Exercises -
a) In the ramoops patch discussion, copy the passage from "Re: [PATCH v3" to "log levels completely." word for word.
b) According to the ramoops patch discussion, what happened to the proposals for per-console loglevels?

====== Extract to read

Re: [PATCH v3 0/6] allow ramoops to collect all kmesg_dump events

From: Kees Cook
Date: Tue May 12 2020 - 14:45:59 EST


On Tue, May 12, 2020 at 05:52:07PM +0200, Petr Mladek wrote:
> On Tue 2020-05-12 10:03:44, Pavel Tatashin wrote:
> > > OK, I personally see this as two separate problems:
> > >
> > > 1. Missing support to set loglevel per console.
> > > 2. Missing support to dump messages for other reasons.
> > >
> > > I would remove the paragraph about console log levels completely.
> >
> > OK, I see your point, this paragraph can be removed, however, I think
> > it makes it clear to understand the rationale for this change. As I
> > understand, the per console loglevel has been proposed but were never
> > accepted.

============
====== Supplied material

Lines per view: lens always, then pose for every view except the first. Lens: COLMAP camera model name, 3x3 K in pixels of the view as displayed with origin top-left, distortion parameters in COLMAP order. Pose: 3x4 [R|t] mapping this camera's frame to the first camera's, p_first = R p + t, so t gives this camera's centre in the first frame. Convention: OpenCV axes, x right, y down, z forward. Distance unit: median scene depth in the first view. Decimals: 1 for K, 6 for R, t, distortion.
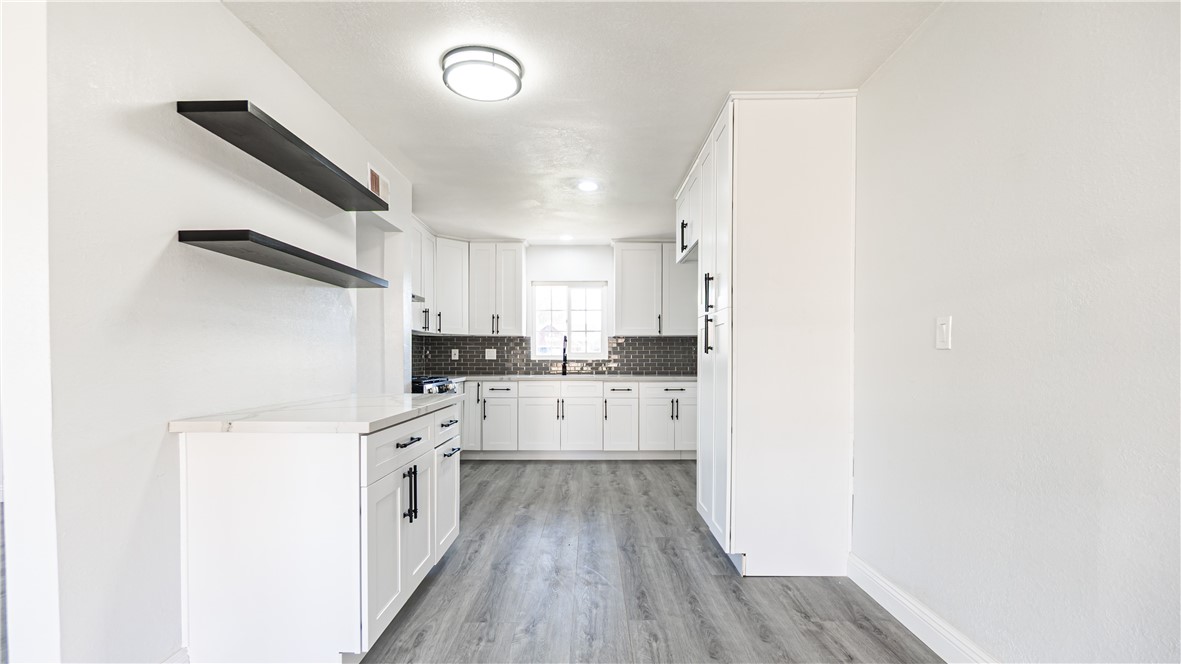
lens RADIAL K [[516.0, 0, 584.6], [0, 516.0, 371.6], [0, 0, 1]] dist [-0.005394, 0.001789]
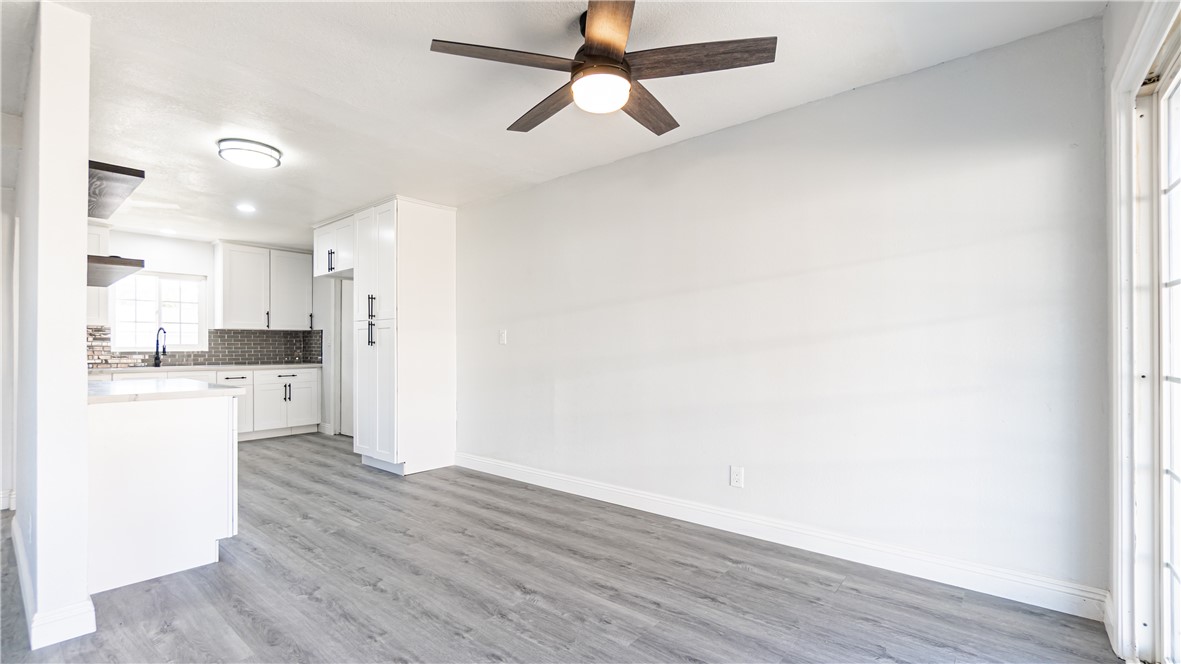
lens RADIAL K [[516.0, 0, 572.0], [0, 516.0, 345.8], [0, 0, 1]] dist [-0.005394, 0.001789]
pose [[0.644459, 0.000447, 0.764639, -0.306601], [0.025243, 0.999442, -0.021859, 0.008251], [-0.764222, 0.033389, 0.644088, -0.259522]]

============
====== Supplied material

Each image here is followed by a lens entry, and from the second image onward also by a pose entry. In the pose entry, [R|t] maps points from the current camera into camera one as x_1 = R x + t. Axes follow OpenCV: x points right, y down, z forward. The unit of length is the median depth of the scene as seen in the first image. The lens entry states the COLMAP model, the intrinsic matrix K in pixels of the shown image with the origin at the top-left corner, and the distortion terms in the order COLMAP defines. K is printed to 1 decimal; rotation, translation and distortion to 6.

============

Answers for the exercise -
a)
Re: [PATCH v3 0/6] allow ramoops to collect all kmesg_dump events

From: Kees Cook
Date: Tue May 12 2020 - 14:45:59 EST


On Tue, May 12, 2020 at 05:52:07PM +0200, Petr Mladek wrote:
> On Tue 2020-05-12 10:03:44, Pavel Tatashin wrote:
> > > OK, I personally see this as two separate problems:
> > >
> > > 1. Missing support to set loglevel per console.
> > > 2. Missing support to dump messages for other reasons.
> > >
> > > I would remove the paragraph about console log levels completely.

b) They were proposed but never accepted.